Re: Newby C++ vs. C question

From:
 James Kanze <james.kanze@gmail.com>
Newsgroups:
comp.lang.c++
Date:
Tue, 31 Jul 2007 12:42:20 -0700
Message-ID:
<1185910940.784705.50940@o61g2000hsh.googlegroups.com>
On Jul 31, 4:49 pm, alexrixhard...@yahoo.com wrote:

I am a newby in the C/C++ world, and I am beginning to work on a
rather simple TCP/IP proxy application which must be able to handle
large volume of data as quickly as possible.


That sounds like a contradiction to me. A TCP/IP proxy
application requires an expert. (And some other people, of
course. Even in the most critical applications, a good deal of
the work can be done by people who are average, or even less.)

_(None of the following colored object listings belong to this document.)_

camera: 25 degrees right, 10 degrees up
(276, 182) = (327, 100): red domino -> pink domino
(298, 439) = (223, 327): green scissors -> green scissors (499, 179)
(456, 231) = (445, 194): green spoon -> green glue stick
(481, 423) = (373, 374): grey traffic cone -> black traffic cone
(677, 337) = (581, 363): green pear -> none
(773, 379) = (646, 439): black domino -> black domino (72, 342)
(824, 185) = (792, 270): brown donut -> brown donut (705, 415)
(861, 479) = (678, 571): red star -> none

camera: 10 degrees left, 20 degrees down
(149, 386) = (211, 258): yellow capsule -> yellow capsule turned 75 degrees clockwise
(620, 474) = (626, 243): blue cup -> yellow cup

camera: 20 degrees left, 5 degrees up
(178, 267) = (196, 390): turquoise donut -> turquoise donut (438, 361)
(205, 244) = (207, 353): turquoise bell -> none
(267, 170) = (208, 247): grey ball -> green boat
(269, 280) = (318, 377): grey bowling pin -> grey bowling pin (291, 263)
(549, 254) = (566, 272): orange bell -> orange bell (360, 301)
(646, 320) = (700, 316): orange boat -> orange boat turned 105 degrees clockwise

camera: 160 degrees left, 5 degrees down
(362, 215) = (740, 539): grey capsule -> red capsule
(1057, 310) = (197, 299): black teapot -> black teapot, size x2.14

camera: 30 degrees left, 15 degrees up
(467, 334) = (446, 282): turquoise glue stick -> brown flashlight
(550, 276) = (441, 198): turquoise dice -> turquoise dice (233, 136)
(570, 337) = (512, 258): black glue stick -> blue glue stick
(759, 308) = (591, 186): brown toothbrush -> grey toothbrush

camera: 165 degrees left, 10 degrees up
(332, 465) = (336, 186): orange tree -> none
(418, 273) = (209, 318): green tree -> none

Since this application has to process and distribute plain text around
the network, I am wondering if there are any peformance differences
between C++ std::string and C char[] in run time?


Obviously. They do different things, and when you do different
things, there will be differences in runtime. If you use them
to do the same thing, performance should be similar.

Which one would you suggest me to use for my particular task (TCP/IP
proxy which is distributing plain text around the nextwork that
is :-) )?


std::string, until the profiler says differently.

p.s.: here're two examples that I found on the Internet for which I am
wondering if there are any performance differences between them:

=========================

==

C function returning a copy
=========================

==

char *fnConvert(int _ii)
{
   char *str = malloc(10); /* Return 10 character string */
   if(str == NULL)
      fprintf(stderr,"Error: Memory allocation failed.\n");
   sprintf(str, "%d", _ii);
   return str;
}

=========================

==

C++ function returning a copy
=========================

==

string fnConvert(int _ii)
{
   ostringstream ost;
   ost << _ii;
   return ost.str();
}


I don't know about performance, but I do know that they do
radically different things. The first one core dumps for some
input, at least on my machine, and the second one doesn't. And
even when the first one doesn't core dump, it leaks memory; call
it often enough, and you're run out of memory.

As I said, C style strings and std::string do different things.